O ex-presidente do Banco Central nos oito anos do governo Lula e ministro da Fazenda de Michel Temer, Henrique Meirelles, disputou as eleições presidenciais de 2018. Quase que isolado pelo próprio MDB. Da mesma forma como ocorreu com o então deputado federal Ulisses Guimarães (SP), que comandou a Assembleia Nacional Constituinte (1987/1988). Aliás, desde a volta das eleições presidenciais, em 1989, jamais o MDB, um expoente pela volta das eleições diretas, elegeu candidato a presidente.  

Dez pré-candidatos

A um ano e sete meses das eleições presidenciais de 2022 e mesmo com a devastadora pandemia do coronavírus em curso, outros pré-candidatos não pensam em outra coisa: Jair Bolsonaro (sem partido), Ciro Gomes (PDT), João Dória (PSDB/governador de São Paulo), Fernando Haddad (PT), Rui Costa (PT/governador da Bahia), Eduardo Leite (PSDB/governador do Rio Grande do Sul), Guilherme Boulos (PSOL), Luciano Huck (sem partido), Luiz Henrique e Mandetta (DEM). Sérgio Moro (sem partido) e João Amoêdo (Novo) ainda são incógnitas.

Tragédia anunciada

Deu no jornal O Estado de São Paulo: “O governo catarinense foi avisado em dezembro de 2020 sobre o risco de colapso no sistema de saúde por causa da Covid-19. Na época, autoridades sanitárias alertaram para o crescente número de infectados e de internações, e que isso iria refletir também nos óbitos. Dois meses após o alerta, em meados de fevereiro, Santa Catarina atingiu o limite máximo de internações. Desde então, a fila por uma vaga de UTI não para de crescer.

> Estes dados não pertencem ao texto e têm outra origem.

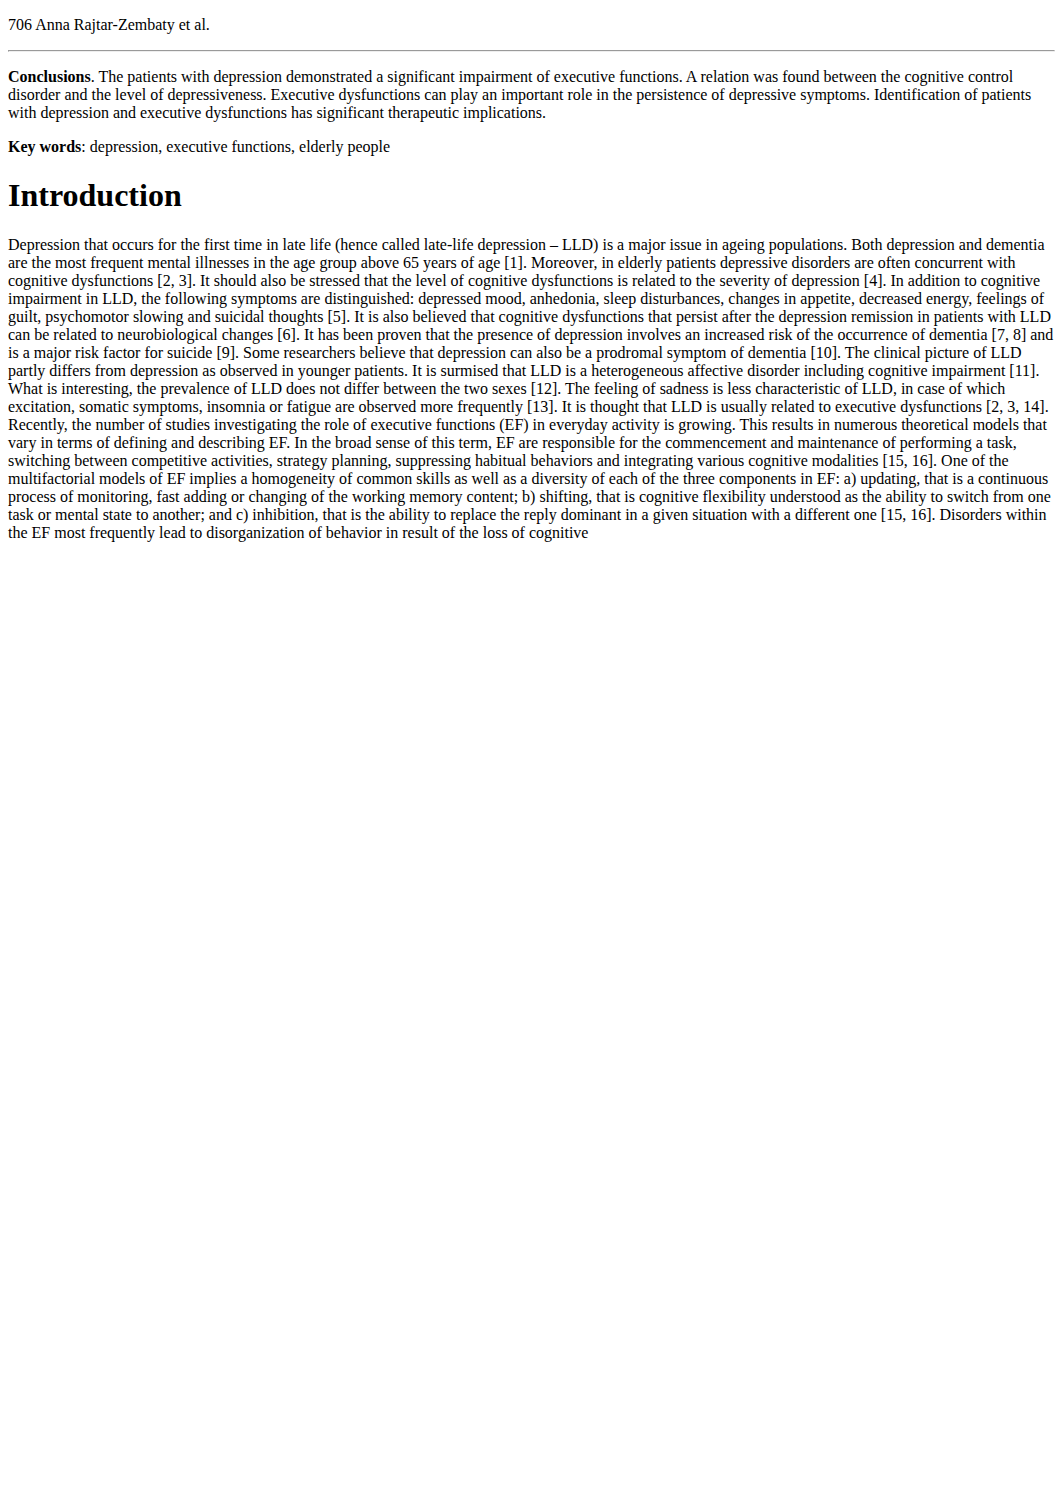706 Anna Rajtar-Zembaty et al.
Conclusions. The patients with depression demonstrated a significant impairment of executive functions. A relation was found between the cognitive control disorder and the level of depressiveness. Executive dysfunctions can play an important role in the persistence of depressive symptoms. Identification of patients with depression and executive dysfunctions has significant therapeutic implications.
Key words: depression, executive functions, elderly people
Introduction
Depression that occurs for the first time in late life (hence called late-life depression – LLD) is a major issue in ageing populations. Both depression and dementia are the most frequent mental illnesses in the age group above 65 years of age [1]. Moreover, in elderly patients depressive disorders are often concurrent with cognitive dysfunctions [2, 3]. It should also be stressed that the level of cognitive dysfunctions is related to the severity of depression [4]. In addition to cognitive impairment in LLD, the following symptoms are distinguished: depressed mood, anhedonia, sleep disturbances, changes in appetite, decreased energy, feelings of guilt, psychomotor slowing and suicidal thoughts [5]. It is also believed that cognitive dysfunctions that persist after the depression remission in patients with LLD can be related to neurobiological changes [6]. It has been proven that the presence of depression involves an increased risk of the occurrence of dementia [7, 8] and is a major risk factor for suicide [9]. Some researchers believe that depression can also be a prodromal symptom of dementia [10]. The clinical picture of LLD partly differs from depression as observed in younger patients. It is surmised that LLD is a heterogeneous affective disorder including cognitive impairment [11]. What is interesting, the prevalence of LLD does not differ between the two sexes [12]. The feeling of sadness is less characteristic of LLD, in case of which excitation, somatic symptoms, insomnia or fatigue are observed more frequently [13]. It is thought that LLD is usually related to executive dysfunctions [2, 3, 14]. Recently, the number of studies investigating the role of executive functions (EF) in everyday activity is growing. This results in numerous theoretical models that vary in terms of defining and describing EF. In the broad sense of this term, EF are responsible for the commencement and maintenance of performing a task, switching between competitive activities, strategy planning, suppressing habitual behaviors and integrating various cognitive modalities [15, 16]. One of the multifactorial models of EF implies a homogeneity of common skills as well as a diversity of each of the three components in EF: a) updating, that is a continuous process of monitoring, fast adding or changing of the working memory content; b) shifting, that is cognitive flexibility understood as the ability to switch from one task or mental state to another; and c) inhibition, that is the ability to replace the reply dominant in a given situation with a different one [15, 16]. Disorders within the EF most frequently lead to disorganization of behavior in result of the loss of cognitive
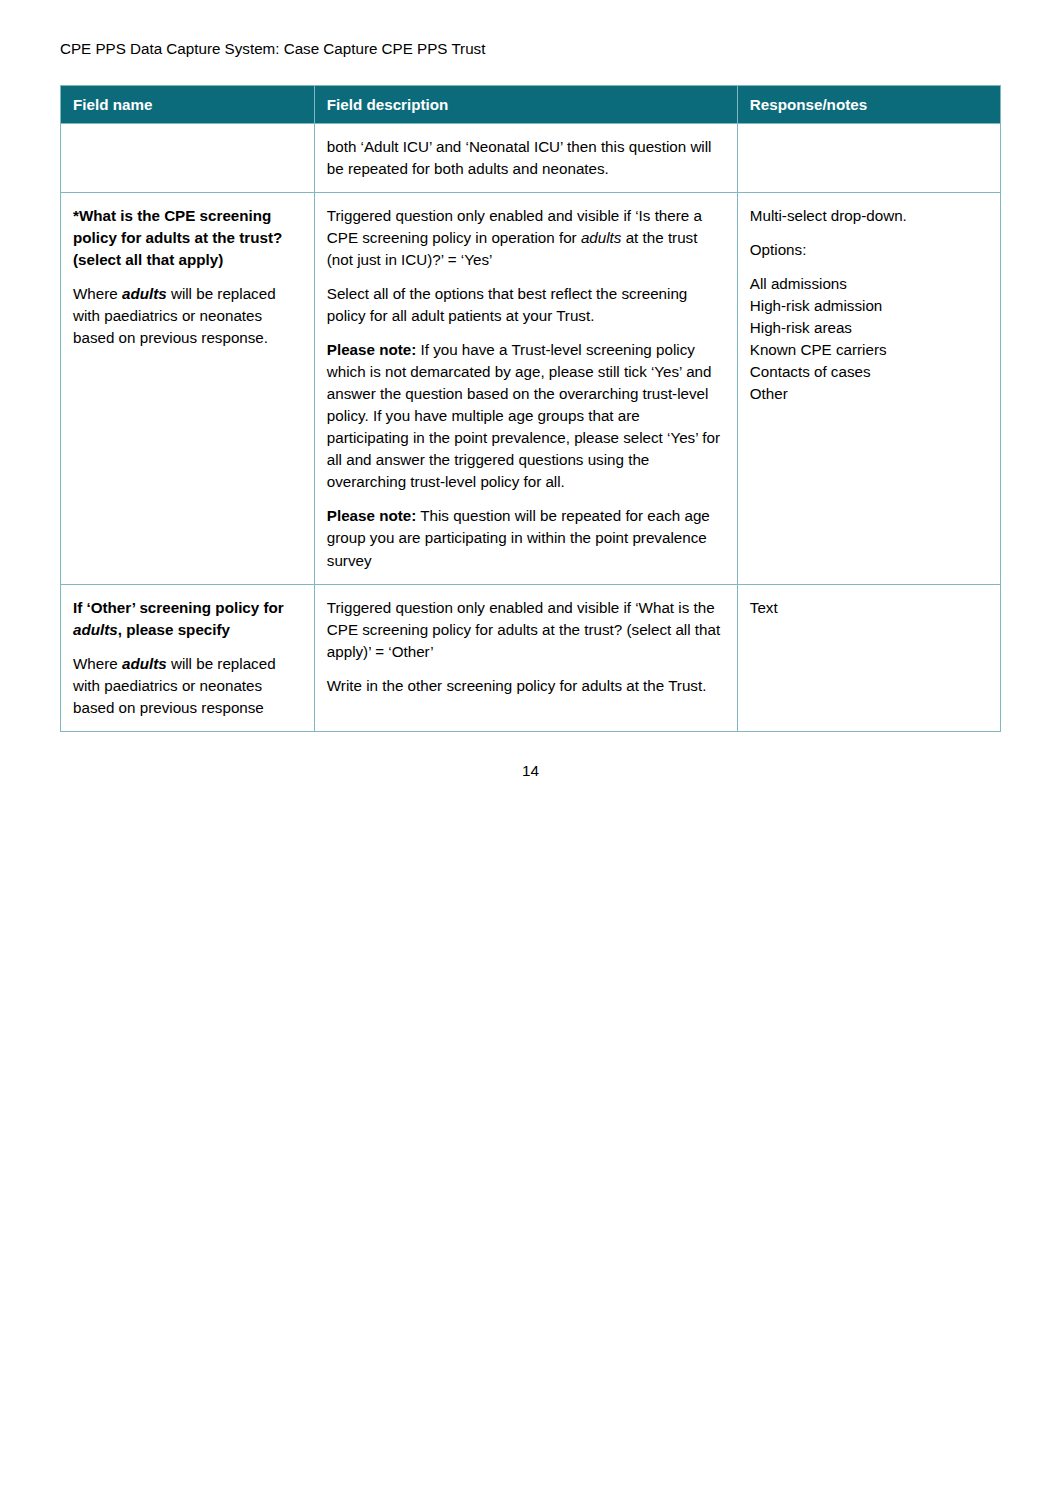CPE PPS Data Capture System: Case Capture CPE PPS Trust
| Field name | Field description | Response/notes |
| --- | --- | --- |
| | both ‘Adult ICU’ and ‘Neonatal ICU’ then this question will be repeated for both adults and neonates. | |
| *What is the CPE screening policy for adults at the trust? (select all that apply) Where adults will be replaced with paediatrics or neonates based on previous response. | Triggered question only enabled and visible if ‘Is there a CPE screening policy in operation for adults at the trust (not just in ICU)?’ = ‘Yes’ Select all of the options that best reflect the screening policy for all adult patients at your Trust. Please note: If you have a Trust-level screening policy which is not demarcated by age, please still tick ‘Yes’ and answer the question based on the overarching trust-level policy. If you have multiple age groups that are participating in the point prevalence, please select ‘Yes’ for all and answer the triggered questions using the overarching trust-level policy for all. Please note: This question will be repeated for each age group you are participating in within the point prevalence survey | Multi-select drop-down. Options: All admissions High-risk admission High-risk areas Known CPE carriers Contacts of cases Other |
| If ‘Other’ screening policy for adults , please specify Where adults will be replaced with paediatrics or neonates based on previous response | Triggered question only enabled and visible if ‘What is the CPE screening policy for adults at the trust? (select all that apply)’ = ‘Other’ Write in the other screening policy for adults at the Trust. | Text |
14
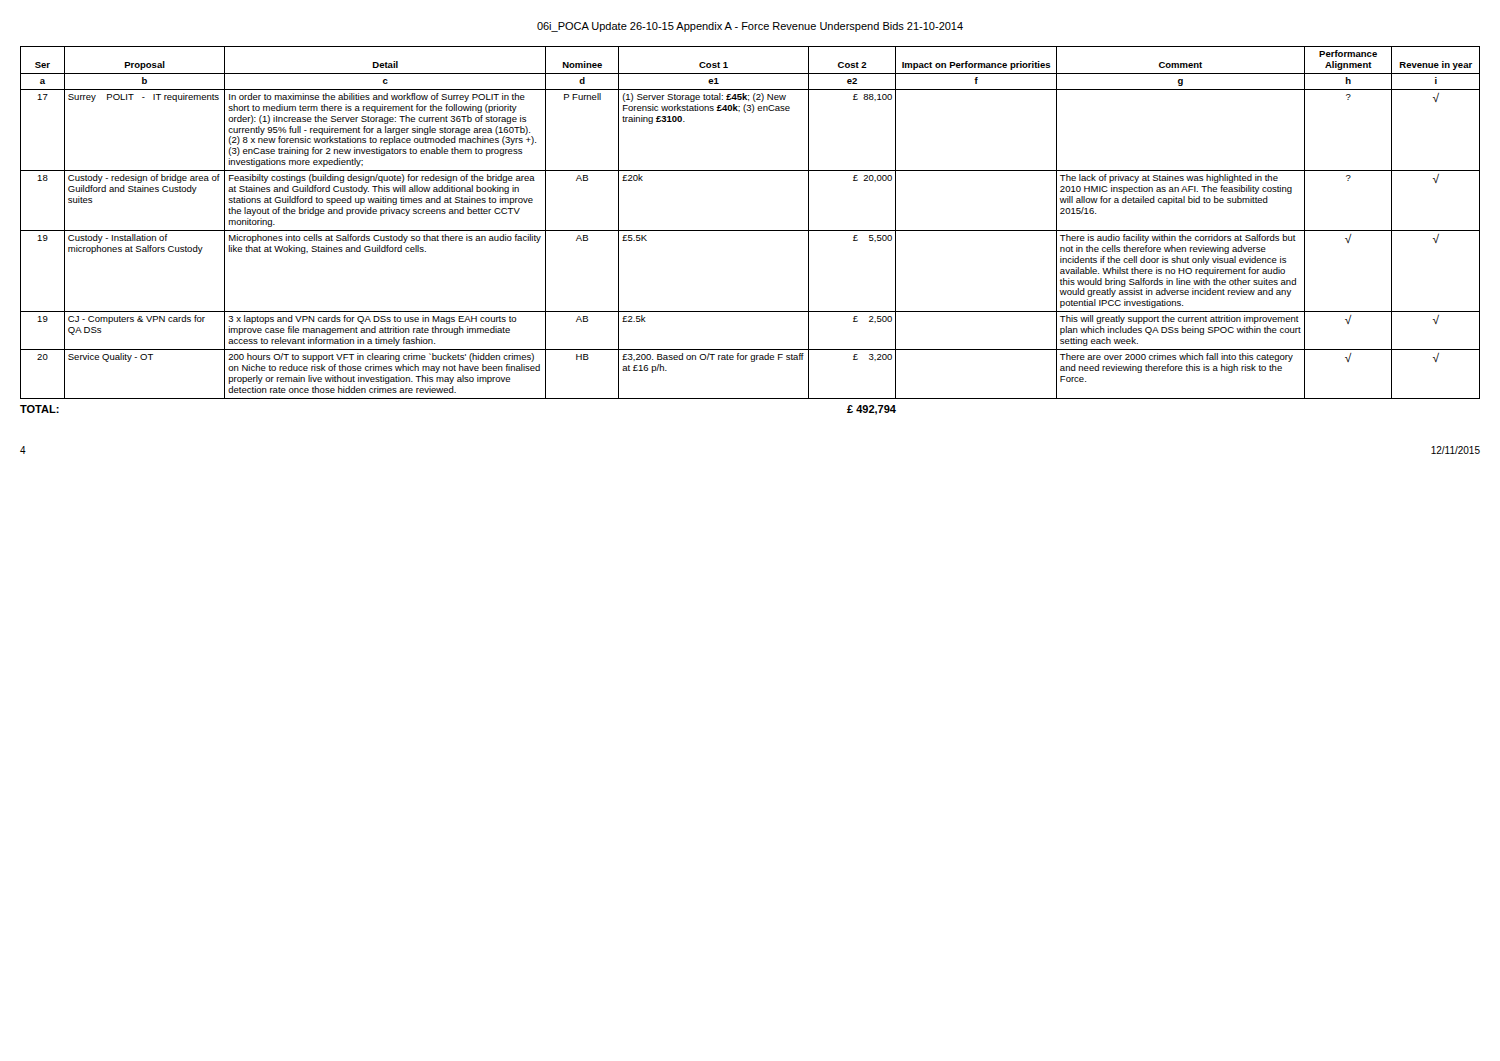06i_POCA Update 26-10-15 Appendix A - Force Revenue Underspend Bids 21-10-2014
| Ser | Proposal | Detail | Nominee | Cost 1 | Cost 2 | Impact on Performance priorities | Comment | Performance Alignment | Revenue in year |
| --- | --- | --- | --- | --- | --- | --- | --- | --- | --- |
| a | b | c | d | e1 | e2 | f | g | h | i |
| 17 | Surrey POLIT - IT requirements | In order to maximinse the abilities and workflow of Surrey POLIT in the short to medium term there is a requirement for the following (priority order): (1) iIncrease the Server Storage: The current 36Tb of storage is currently 95% full - requirement for a larger single storage area (160Tb). (2) 8 x new forensic workstations to replace outmoded machines (3yrs +). (3) enCase training for 2 new investigators to enable them to progress investigations more expediently; | P Furnell | (1) Server Storage total: £45k ; (2) New Forensic workstations £40k ; (3) enCase training £3100 . | £ 88,100 | | | ? | √ |
| 18 | Custody - redesign of bridge area of Guildford and Staines Custody suites | Feasibilty costings (building design/quote) for redesign of the bridge area at Staines and Guildford Custody. This will allow additional booking in stations at Guildford to speed up waiting times and at Staines to improve the layout of the bridge and provide privacy screens and better CCTV monitoring. | AB | £20k | £ 20,000 | | The lack of privacy at Staines was highlighted in the 2010 HMIC inspection as an AFI. The feasibility costing will allow for a detailed capital bid to be submitted 2015/16. | ? | √ |
| 19 | Custody - Installation of microphones at Salfors Custody | Microphones into cells at Salfords Custody so that there is an audio facility like that at Woking, Staines and Guildford cells. | AB | £5.5K | £ 5,500 | | There is audio facility within the corridors at Salfords but not in the cells therefore when reviewing adverse incidents if the cell door is shut only visual evidence is available. Whilst there is no HO requirement for audio this would bring Salfords in line with the other suites and would greatly assist in adverse incident review and any potential IPCC investigations. | √ | √ |
| 19 | CJ - Computers & VPN cards for QA DSs | 3 x laptops and VPN cards for QA DSs to use in Mags EAH courts to improve case file management and attrition rate through immediate access to relevant information in a timely fashion. | AB | £2.5k | £ 2,500 | | This will greatly support the current attrition improvement plan which includes QA DSs being SPOC within the court setting each week. | √ | √ |
| 20 | Service Quality - OT | 200 hours O/T to support VFT in clearing crime `buckets' (hidden crimes) on Niche to reduce risk of those crimes which may not have been finalised properly or remain live without investigation. This may also improve detection rate once those hidden crimes are reviewed. | HB | £3,200. Based on O/T rate for grade F staff at £16 p/h. | £ 3,200 | | There are over 2000 crimes which fall into this category and need reviewing therefore this is a high risk to the Force. | √ | √ |
| TOTAL: | | | | £ 492,794 | | | | |
4 12/11/2015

Eram 398 pacientes aguardando leito de terapia intensiva na sexta-feira (12)”.

Merisio e o PSL

Ex-deputado Gelson Merisio (PSDB) segue conversando com o presidente estadual do PSL, deputado federal Fabio Schiochet, sobre as eleições de 2022. Merisio (pré-candidato a governador), que deve deixar o ninho tucano, diz estar disposto a “arregaçar as mangas” na montagem de chapas fortes de candidatos a deputado estadual e federal.

Dando o troco

Para quem não sabe, quando Carlos Moisés (PSL) cooptou deputados de oposição para o governo, Schiochet, um fiel escudeiro nos dois anos em que o governador levou pauladas de todo tipo, nem foi consultado. Nem mesmo convidado para a posse do ex-prefeito de Chapecó, Luciano Buligon, (que ele levou para o PSL) como secretário de Desenvolvimento Econômico Sustentável. Agora, Schiochet dá o troco.


Cartas marcadas

Christian Busarello (MDB), ex-vereador de Timbó, é o novo chefe da Defesa Civil. E, na posse, lá estava o deputado Valdir Cobalchini, líder da bancada na Assembleia. Ele (coincidência?) é um dos deputados que vão julgar Moisés pela compra daqueles 200 respiradores da China por R$ 33 milhões, dia 26 de março. E, claro, com voto pela absolvição. Alguma dúvida?